Sometimes referred to as osteogenesis, ossification is the development of bone within the osseous system. The term is used to refer to the natural formation of bone, such as in the development of a fetus and during the first years of life. At the same time, the term can also be applied to the occurrence of irregularities in bone development that lead to health issues in children and adults.
It is not unusual for some people to confuse ossification with the process of calcification. Essentially, calcification involves the formation of calcium crystals and salts within cells and tissue. This means that calcification occurs as one part of the process of ossification. However, it does not account for the entire process, and thus cannot be properly considered synonymous with osteogenesis.

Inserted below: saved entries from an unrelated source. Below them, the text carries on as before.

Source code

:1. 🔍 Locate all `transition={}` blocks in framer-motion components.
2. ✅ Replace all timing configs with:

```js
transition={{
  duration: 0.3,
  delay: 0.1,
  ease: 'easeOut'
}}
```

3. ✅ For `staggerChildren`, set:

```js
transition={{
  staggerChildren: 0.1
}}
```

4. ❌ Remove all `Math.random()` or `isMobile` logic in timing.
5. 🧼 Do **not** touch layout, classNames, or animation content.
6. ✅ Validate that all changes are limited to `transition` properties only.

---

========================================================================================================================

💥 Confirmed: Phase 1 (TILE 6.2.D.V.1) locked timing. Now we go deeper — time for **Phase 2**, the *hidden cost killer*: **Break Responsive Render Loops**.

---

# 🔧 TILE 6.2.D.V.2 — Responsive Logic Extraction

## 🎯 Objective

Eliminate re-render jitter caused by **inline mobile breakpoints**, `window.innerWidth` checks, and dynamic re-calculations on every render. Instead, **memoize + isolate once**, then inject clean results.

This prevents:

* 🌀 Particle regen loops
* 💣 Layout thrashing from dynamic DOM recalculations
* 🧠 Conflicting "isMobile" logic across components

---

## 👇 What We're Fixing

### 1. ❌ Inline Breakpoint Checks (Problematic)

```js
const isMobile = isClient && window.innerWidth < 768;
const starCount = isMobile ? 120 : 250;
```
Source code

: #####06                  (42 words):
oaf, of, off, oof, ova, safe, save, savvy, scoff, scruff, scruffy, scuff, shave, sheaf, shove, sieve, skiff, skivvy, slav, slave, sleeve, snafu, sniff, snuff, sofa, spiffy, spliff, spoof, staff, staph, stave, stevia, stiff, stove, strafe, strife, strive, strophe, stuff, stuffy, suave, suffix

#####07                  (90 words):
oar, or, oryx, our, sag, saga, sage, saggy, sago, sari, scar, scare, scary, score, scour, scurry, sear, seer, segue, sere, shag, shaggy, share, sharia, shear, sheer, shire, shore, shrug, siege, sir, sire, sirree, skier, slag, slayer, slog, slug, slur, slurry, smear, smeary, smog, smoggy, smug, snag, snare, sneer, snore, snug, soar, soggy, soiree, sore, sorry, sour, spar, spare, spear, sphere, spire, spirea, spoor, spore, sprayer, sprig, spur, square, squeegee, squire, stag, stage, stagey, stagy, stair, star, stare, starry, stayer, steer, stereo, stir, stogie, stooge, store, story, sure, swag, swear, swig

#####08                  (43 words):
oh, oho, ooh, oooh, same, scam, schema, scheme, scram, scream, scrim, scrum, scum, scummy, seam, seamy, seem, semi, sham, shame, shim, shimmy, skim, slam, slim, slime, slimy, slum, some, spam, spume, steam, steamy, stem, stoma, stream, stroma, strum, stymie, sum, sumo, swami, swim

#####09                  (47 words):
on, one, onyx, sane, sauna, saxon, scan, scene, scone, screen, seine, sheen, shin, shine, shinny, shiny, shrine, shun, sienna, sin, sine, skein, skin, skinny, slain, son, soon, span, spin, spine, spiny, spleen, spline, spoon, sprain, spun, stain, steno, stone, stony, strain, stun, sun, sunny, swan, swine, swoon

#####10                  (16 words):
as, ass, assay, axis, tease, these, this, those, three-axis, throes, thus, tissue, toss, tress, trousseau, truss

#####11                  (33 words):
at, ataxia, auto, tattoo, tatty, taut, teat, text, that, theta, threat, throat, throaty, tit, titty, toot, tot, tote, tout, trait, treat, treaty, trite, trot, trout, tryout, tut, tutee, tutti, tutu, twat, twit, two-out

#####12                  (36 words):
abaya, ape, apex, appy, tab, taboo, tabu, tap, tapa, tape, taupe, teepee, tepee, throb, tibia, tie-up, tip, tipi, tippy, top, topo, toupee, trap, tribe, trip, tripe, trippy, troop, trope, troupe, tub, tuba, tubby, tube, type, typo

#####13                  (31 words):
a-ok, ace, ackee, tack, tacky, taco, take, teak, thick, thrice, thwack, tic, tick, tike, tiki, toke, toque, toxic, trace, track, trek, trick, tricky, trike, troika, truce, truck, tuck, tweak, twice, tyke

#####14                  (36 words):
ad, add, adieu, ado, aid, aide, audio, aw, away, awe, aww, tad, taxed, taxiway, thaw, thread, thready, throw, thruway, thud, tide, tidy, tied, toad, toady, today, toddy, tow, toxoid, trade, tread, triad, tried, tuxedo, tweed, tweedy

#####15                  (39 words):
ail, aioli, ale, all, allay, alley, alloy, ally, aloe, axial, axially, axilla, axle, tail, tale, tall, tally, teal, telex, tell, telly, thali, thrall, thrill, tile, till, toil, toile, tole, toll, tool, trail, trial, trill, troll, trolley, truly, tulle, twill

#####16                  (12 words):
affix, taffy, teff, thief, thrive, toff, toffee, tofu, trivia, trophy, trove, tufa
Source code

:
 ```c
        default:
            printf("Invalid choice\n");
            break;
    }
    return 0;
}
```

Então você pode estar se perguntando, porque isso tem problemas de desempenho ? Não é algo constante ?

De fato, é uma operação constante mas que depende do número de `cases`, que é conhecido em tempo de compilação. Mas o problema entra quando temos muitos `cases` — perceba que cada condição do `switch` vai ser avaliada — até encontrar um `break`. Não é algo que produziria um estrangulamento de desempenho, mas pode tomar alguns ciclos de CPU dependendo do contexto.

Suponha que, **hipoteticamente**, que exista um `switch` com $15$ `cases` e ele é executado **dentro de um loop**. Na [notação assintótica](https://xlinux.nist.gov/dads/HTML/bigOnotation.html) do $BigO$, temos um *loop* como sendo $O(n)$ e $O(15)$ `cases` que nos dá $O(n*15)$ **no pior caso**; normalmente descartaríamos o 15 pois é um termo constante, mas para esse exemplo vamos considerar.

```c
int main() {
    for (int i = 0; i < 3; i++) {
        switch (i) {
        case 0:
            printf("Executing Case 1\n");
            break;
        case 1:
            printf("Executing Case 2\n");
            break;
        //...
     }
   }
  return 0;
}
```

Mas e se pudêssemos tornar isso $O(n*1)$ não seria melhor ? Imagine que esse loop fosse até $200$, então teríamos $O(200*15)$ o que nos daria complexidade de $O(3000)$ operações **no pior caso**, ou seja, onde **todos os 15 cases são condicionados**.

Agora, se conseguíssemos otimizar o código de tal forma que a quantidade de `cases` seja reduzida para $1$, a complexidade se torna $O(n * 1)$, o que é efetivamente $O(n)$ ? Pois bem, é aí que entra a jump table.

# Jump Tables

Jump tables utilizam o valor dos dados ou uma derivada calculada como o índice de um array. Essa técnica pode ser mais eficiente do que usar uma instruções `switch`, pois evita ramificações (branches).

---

There are two general classes of ossification or bone tissue formation that have to do with the normal process of bone development. Endochondral ossification as well as intramembranous bone formation identifies various aspects of the normal growth of bones throughout the body, both in terms of the development of cells within the bones as well as the proper development of the outer surface of the skeletal structure. A third class, known as heterotopic ossification, refers to situations where there is some type of atypical or abnormal bone development taking place.
When some type of abnormal bone ossification takes place, it is often necessary to utilize invasive measures to remove the excess tissue. Over the years, a number of incidents have been reported where the bone development process would become so erratic that the lives of the patients were threatened. For example, abnormal hip ossification could result in not only making it difficult to walk, but could also pose a threat to organs housed in the pelvic area, if the bone formation began to place excessive pressure on those organs.
At one time, the process of dealing with excessive ligament and cartilage ossification was extremely limited. Even today, the modern medical care is finite in regards to what can be accomplished in severe cases. However, thanks to more efficient surgical practices and a better understanding of how tissue of all types develops, successfully treating heterotopic bone formation in people of all ages is much more common. Ongoing research into identifying what triggers the abnormal bone development, as well as what factors could prevent the development of normal bone structure, continues and may yet provide additional strategies for dealing with these types of health issues.